Cette semaine, je viens de commencer à dispenser mon cours d'évaluation d'entreprise. Celui s'adresse à des étudiants avec un profil plus généraliste, souhaitant s'ouvrir aux questions économiques et financières. C'est l'occasion pour moi de leur présenter les grandes méthodes utilisées pour évaluer la valeur d'une entreprise : méthodes actuarielles, multiples, patrimoniales.
Dans mon introduction, je rappelle toujours aux étudiants que lorsque des intérêts politiques entrent en jeu, l'analyse devient extrêmement complexe. En effet, il est dès lors nécessaire de tenir compte, non seulement des intérêts contraires (en général !) des parties prenantes, mais également des biais liés à des décisions purement politiques. Ces derniers peuvent parfois même devenir irrationnels en regard de la stratégie suivie par l'entreprise. L'actualité me fournit justement un bel exemple de biais politiques lors d'une cession d'entreprise : la vente d'Areva T&D.
Quelques rappels sur la nature et l'historique de cette filiale sont ici nécessaires pour bien saisir mon propos. Areva T&D est spécialisée dans la transmission et la distribution d'électricité. Il y a 6 ans, cette filiale appartenait à Alstom qui avait été contraint de la vendre (pour 920 millions d'euros) sur injonction de la Commission européenne en échange de son accord sur le plan de sauvetage du groupe. Plan qui comportait une aide importante de l'Etat et qui déplaisait particulièrement à Bruxelles, même si le ministre de l'économie de l'époque - un certain Francis Mer, ancien PDG d'Usinor - se confondait en explications politico-économiques fumeuses : "l'Etat ne vient pas au secours d'une entreprise française mais d'un grand groupe européen", "Le contribuable n'est pas lésé, parce que le contribuable est aussi un salarié ! ", Evidemment, vu ainsi... En fait, si la Commission européenne a fini par valider le plan de sauvetage français, c'est surtout parce que la faillite d'Alstom aurait laissé Siemens en situation de monopole, impensable pour Bruxelles, eu égard au dogme libéral qui l'anime !

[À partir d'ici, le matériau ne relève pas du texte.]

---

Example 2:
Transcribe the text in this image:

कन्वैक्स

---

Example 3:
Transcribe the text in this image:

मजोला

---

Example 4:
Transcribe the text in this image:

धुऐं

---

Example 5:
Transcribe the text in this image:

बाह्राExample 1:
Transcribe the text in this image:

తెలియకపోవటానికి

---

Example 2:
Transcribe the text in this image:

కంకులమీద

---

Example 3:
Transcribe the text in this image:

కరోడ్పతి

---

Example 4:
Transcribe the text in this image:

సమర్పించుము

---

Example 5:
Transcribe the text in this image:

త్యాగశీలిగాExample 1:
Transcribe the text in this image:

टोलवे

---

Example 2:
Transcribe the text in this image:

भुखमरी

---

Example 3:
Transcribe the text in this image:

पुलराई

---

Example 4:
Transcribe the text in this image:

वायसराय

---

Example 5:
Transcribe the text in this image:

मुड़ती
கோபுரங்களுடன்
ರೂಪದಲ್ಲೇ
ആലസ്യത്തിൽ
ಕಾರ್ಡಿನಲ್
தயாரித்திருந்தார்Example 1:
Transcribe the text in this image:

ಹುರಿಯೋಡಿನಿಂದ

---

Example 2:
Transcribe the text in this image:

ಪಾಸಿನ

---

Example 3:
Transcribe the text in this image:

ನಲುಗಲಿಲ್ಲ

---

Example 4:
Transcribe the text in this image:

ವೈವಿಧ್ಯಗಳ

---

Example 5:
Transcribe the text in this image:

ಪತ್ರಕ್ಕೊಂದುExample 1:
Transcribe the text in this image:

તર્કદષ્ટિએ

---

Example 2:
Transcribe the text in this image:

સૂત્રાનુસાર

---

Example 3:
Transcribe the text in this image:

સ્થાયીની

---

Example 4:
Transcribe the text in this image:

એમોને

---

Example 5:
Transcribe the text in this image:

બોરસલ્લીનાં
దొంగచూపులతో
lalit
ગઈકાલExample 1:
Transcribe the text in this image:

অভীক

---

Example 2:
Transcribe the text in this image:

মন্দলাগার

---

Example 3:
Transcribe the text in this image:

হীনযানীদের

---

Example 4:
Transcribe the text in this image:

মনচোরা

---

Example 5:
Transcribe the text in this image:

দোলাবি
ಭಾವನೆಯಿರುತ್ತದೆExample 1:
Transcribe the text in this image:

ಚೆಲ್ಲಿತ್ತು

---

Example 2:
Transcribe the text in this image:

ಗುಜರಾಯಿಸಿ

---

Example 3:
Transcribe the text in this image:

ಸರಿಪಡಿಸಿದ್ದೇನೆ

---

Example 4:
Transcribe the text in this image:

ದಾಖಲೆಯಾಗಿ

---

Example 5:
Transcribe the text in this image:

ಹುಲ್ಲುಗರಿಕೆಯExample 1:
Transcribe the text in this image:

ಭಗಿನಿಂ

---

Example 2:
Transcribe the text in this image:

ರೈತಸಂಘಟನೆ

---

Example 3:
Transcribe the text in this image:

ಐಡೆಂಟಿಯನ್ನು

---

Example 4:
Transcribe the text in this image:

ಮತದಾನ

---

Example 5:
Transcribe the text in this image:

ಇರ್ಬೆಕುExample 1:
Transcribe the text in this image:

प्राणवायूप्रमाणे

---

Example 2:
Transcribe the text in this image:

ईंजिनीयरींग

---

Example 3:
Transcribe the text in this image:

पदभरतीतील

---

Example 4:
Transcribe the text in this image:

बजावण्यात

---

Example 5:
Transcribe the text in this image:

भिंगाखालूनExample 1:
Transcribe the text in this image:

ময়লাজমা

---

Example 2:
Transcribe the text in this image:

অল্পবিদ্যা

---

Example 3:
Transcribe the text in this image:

Pour en revenir à cette cession, celle-ci est motivée par les importants besoins financiers d'Areva : 2,7 milliards d'euros étaient déjà nécessaires en juin pour financer ses investissements et on parle aujourd'hui d'un plan de développement de quelque 12 milliards d'euros ! Or, l'Etat actionnaire (à hauteur de 90 %) n'est pas enclin à donner le moindre euro à Areva, ce qui ne laisse d'autre choix que de vendre les bijoux de famille, d'autant plus que le chef de l'Etat n'a laissé que 3 semaines à Areva au mois de juin pour trouver une solution. Or, et c'est un point essentiel, T&D représente 38 % du chiffre d'affaires du groupe en 2008, soit 5 millions d'euros, et a longtemps été une de ses divisions les plus bénéficiaires ! Par conséquent, il est difficile pour Anne Lauvergeon de se séparer d'une telle pépite... même si elle pourrait en espérer entre 3,5 milliards et 4,5 milliards d'euros selon les analystes. Rappel pour mes étudiants : voici l'exemple typique d'un évaluation à plage étendue qui montre la différence entre prix et valeur d'une entreprise.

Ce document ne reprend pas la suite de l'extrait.